It's interesting that this year has been quite interesting for me. 2010 will forever go down in my memory as That Year. Some of it has been good, some bad — however, I am tremendously grateful for everything, one way or another, as they have all contributed to my tuition in the School Of Life.
Where do I begin? I guess I should begin at the very beginning.
I started the year out with a whole lot of plans and dreams. I'm not really one to share my thoughts on the matter, but 2010 started out on quite a hopeful note. My cousin and I had made some plans to start building our own products; we talked a lot about it during the Christmas break last year here in Baguio. We were gung-ho; we knew that we had to start soon. Work was still interesting, and still fulfilling. I had just worked out some kinks in the system we were building for a client, and we were at the verge of full deployment. I also had plans for the project, moving forward, to allow it to grow beyond what I perceived as the limitations of the initial design.
Fast forward to six months later.
My plans with my cousin didn't quite solidify. Long story short: life happened. I was thinking of quitting my job and going headlong into the business, but not immediately— my plan was to leave in six months' to a year's time, in fact, and some things happened to rush that decision. So, I ended up leaving Orange & Bronze at the end of May, a decision that I do not take lightly. It is a decision that had to be made.
Of course, that's not the end of the story.
After leaving, I was able to take in a few odd jobs here and there, mostly freelancing for another startup, but this time around I got to play around with wholly different technology stack: Ruby, Sinatra, and Redis, among other things. It was heady stuff. After years of writing Java code, Ruby was a breath of fresh air; after years of writing servlets and Struts 2 actions and editing XML files and what-not, the magic of Sinatra's DSL for what it calls route handling was an eye opener. Admittedly, I've also been writing a ton of Python code as well, using Django in a major project at O&B, but this was different and it was deep magic for me.

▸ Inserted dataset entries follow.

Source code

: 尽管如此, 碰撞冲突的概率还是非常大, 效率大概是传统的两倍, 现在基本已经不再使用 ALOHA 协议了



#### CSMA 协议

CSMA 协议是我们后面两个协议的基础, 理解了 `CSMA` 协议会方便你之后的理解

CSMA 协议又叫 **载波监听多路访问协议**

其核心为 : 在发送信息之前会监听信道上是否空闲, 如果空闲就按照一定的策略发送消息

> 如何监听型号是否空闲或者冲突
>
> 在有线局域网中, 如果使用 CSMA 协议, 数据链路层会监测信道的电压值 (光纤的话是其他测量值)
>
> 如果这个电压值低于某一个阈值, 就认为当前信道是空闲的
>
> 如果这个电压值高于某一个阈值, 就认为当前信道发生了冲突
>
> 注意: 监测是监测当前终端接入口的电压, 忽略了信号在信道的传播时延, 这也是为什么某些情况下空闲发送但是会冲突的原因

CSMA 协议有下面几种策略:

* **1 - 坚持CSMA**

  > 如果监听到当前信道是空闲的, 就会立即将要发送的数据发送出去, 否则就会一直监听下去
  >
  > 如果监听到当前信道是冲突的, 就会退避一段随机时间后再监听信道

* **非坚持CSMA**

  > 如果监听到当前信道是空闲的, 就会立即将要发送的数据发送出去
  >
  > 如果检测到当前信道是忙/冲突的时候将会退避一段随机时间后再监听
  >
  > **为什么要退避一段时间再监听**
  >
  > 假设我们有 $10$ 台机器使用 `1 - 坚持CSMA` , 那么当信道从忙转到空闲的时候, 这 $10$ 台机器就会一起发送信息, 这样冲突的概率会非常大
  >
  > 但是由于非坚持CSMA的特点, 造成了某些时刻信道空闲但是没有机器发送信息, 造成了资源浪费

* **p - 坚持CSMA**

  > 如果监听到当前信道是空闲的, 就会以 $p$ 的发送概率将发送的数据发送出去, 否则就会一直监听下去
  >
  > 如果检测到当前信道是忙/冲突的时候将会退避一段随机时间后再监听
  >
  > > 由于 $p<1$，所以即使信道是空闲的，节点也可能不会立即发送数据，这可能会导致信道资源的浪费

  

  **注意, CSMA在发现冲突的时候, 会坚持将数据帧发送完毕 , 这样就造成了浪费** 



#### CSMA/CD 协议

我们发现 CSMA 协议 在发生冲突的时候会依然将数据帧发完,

And then there was Redis. It felt liberating to simply store stuff. No SQL, indeed. Working with Redis gave me a healthy appreciation of storage beyond the SQL database; heck, it gave me a better and deeper understanding of the mechanics of the SQL database. I hacked my way through the creation of indices and searches and what-not. I wrote code man, and I loved it.
I didn't stay long with them. Although the whole stack was an eye opener, a breath of fresh air, a pleasure to work with— it simply wasn't meant to be. Ruby ain't my shtick. Not yet, at least. I felt like a tourist in those parts, struggling to express myself in a foreign tongue. I will definitely come back to it in the future, but not right now. In my journey as a programmer/journeyman, Ruby isn't just an interesting side road— I think I'll want to go back to it, someday, perhaps with a personal project or two.

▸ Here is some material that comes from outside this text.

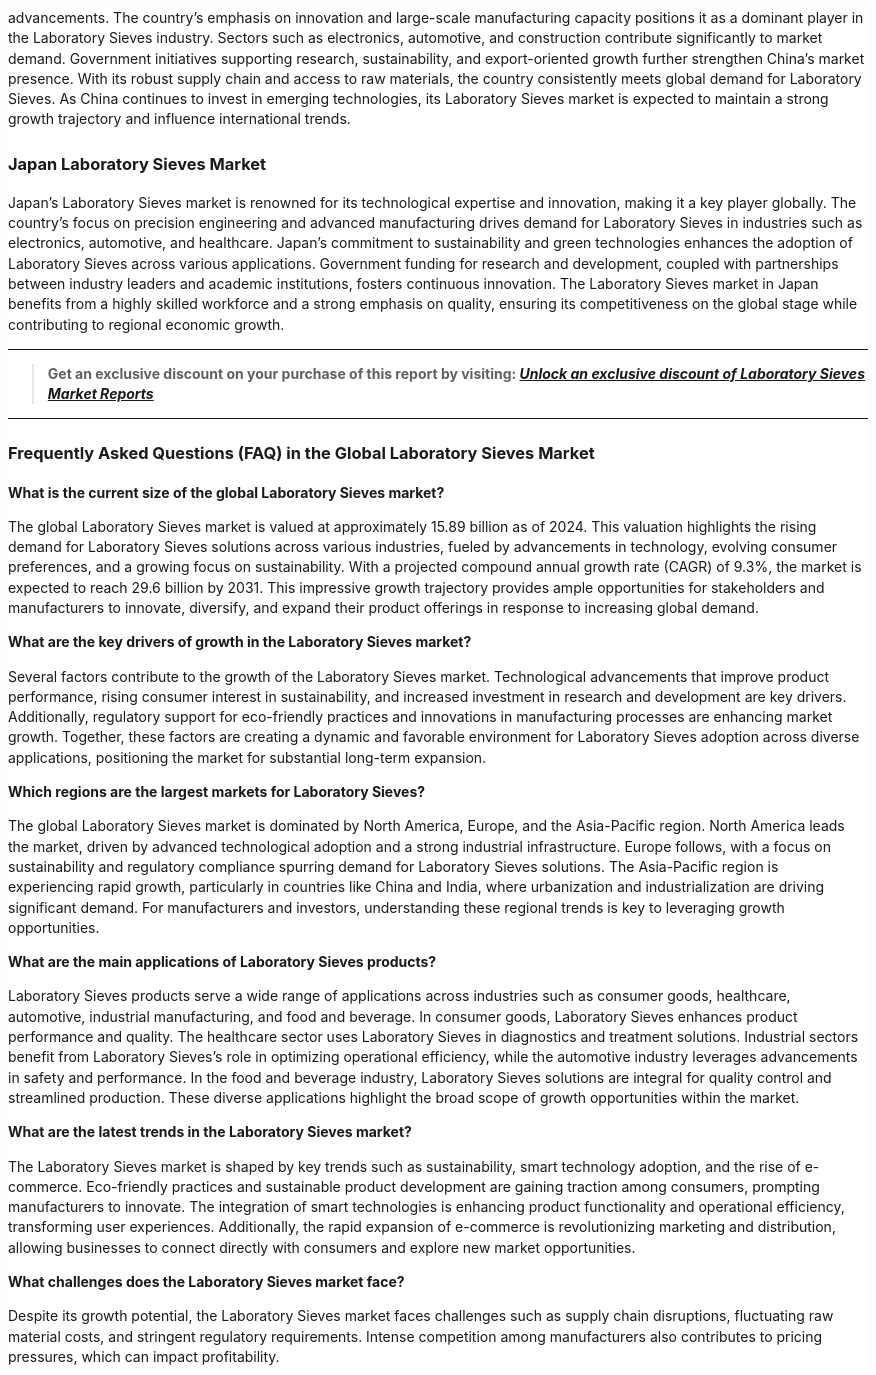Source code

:advancements. The country&rsquo;s emphasis on innovation and large-scale manufacturing capacity positions it as a dominant player in the Laboratory Sieves industry. Sectors such as electronics, automotive, and construction contribute significantly to market demand. Government initiatives supporting research, sustainability, and export-oriented growth further strengthen China&rsquo;s market presence. With its robust supply chain and access to raw materials, the country consistently meets global demand for Laboratory Sieves. As China continues to invest in emerging technologies, its Laboratory Sieves market is expected to maintain a strong growth trajectory and influence international trends.</p><h3>Japan Laboratory Sieves Market</h3><p>Japan&rsquo;s Laboratory Sieves market is renowned for its technological expertise and innovation, making it a key player globally. The country&rsquo;s focus on precision engineering and advanced manufacturing drives demand for Laboratory Sieves in industries such as electronics, automotive, and healthcare. Japan&rsquo;s commitment to sustainability and green technologies enhances the adoption of Laboratory Sieves across various applications. Government funding for research and development, coupled with partnerships between industry leaders and academic institutions, fosters continuous innovation. The Laboratory Sieves market in Japan benefits from a highly skilled workforce and a strong emphasis on quality, ensuring its competitiveness on the global stage while contributing to regional economic growth.</p><hr /><blockquote><p><strong>Get an exclusive discount on your purchase of this report by visiting: <em><a href="://marketresearchpulse.com/ask-for-discount/40245?utm_source=Github&amp;utm_medium=023">Unlock an exclusive discount of Laboratory Sieves Market Reports</a></em>&nbsp;</strong></p></blockquote><hr /><h3>Frequently Asked Questions (FAQ) in the Global Laboratory Sieves Market</h3><p><strong>What is the current size of the global Laboratory Sieves market?</strong></p><p>The global Laboratory Sieves market is valued at approximately 15.89 billion as of 2024. This valuation highlights the rising demand for Laboratory Sieves solutions across various industries, fueled by advancements in technology, evolving consumer preferences, and a growing focus on sustainability. With a projected compound annual growth rate (CAGR) of 9.3%, the market is expected to reach 29.6 billion by 2031. This impressive growth trajectory provides ample opportunities for stakeholders and manufacturers to innovate, diversify, and expand their product offerings in response to increasing global demand.</p><p><strong>What are the key drivers of growth in the Laboratory Sieves market?</strong></p><p>Several factors contribute to the growth of the Laboratory Sieves market. Technological advancements that improve product performance, rising consumer interest in sustainability, and increased investment in research and development are key drivers. Additionally, regulatory support for eco-friendly practices and innovations in manufacturing processes are enhancing market growth. Together, these factors are creating a dynamic and favorable environment for Laboratory Sieves adoption across diverse applications, positioning the market for substantial long-term expansion.</p><p><strong>Which regions are the largest markets for Laboratory Sieves?</strong></p><p>The global Laboratory Sieves market is dominated by North America, Europe, and the Asia-Pacific region. North America leads the market, driven by advanced technological adoption and a strong industrial infrastructure. Europe follows, with a focus on sustainability and regulatory compliance spurring demand for Laboratory Sieves solutions. The Asia-Pacific region is experiencing rapid growth, particularly in countries like China and India, where urbanization and industrialization are driving significant demand. For manufacturers and investors, understanding these regional trends is key to leveraging growth opportunities.</p><p><strong>What are the main applications of Laboratory Sieves products?</strong></p><p>Laboratory Sieves products serve a wide range of applications across industries such as consumer goods, healthcare, automotive, industrial manufacturing, and food and beverage. In consumer goods, Laboratory Sieves enhances product performance and quality. The healthcare sector uses Laboratory Sieves in diagnostics and treatment solutions. Industrial sectors benefit from Laboratory Sieves&rsquo;s role in optimizing operational efficiency, while the automotive industry leverages advancements in safety and performance. In the food and beverage industry, Laboratory Sieves solutions are integral for quality control and streamlined production. These diverse applications highlight the broad scope of growth opportunities within the market.</p><p><strong>What are the latest trends in the Laboratory Sieves market?</strong></p><p>The Laboratory Sieves market is shaped by key trends such as sustainability, smart technology adoption, and the rise of e-commerce. Eco-friendly practices and sustainable product development are gaining traction among consumers, prompting manufacturers to innovate. The integration of smart technologies is enhancing product functionality and operational efficiency, transforming user experiences. Additionally, the rapid expansion of e-commerce is revolutionizing marketing and distribution, allowing businesses to connect directly with consumers and explore new market opportunities.</p><p><strong>What challenges does the Laboratory Sieves market face?</strong></p><p>Despite its growth potential, the Laboratory Sieves market faces challenges such as supply chain disruptions, fluctuating raw material costs, and stringent regulatory requirements. Intense competition among manufacturers also contributes to pricing pressures, which can impact profitability.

I went on to other projects. And, although I can only motion vaguely about what happened next, I can say that I felt like Aristotle's proverbial caveman, turning around to see the daylight. Something happened. I will say more about this in the coming weeks, I promise.
What I can say is this: I'm now engaged in a very interesting yet very difficult project right now. It's been a roller coaster ride with this project, and although I hate the codebase with a vengeance, I see that there is still hope, and things can be fixed.
...And Moving Forward
So what's in store in 2011 for me? I'm quite hopeful that the upcoming year will be awesome, if not as interesting as this one was.
- On my non-work hobbies, hopefully, I can take more pictures and learn composition (or at least learn from others)
- I'm also hoping to get some of my personal projects finished. I'm hoping to release some of them as open source; I'm planning to get at least one project out this coming year
- Travel? Maybe. I really wish I could go out and travel more this year, but I strongly doubt it. But one can hope, and plan for it.
In the end, I can only be open to opportunities and misfortunes, and handle myself accordingly.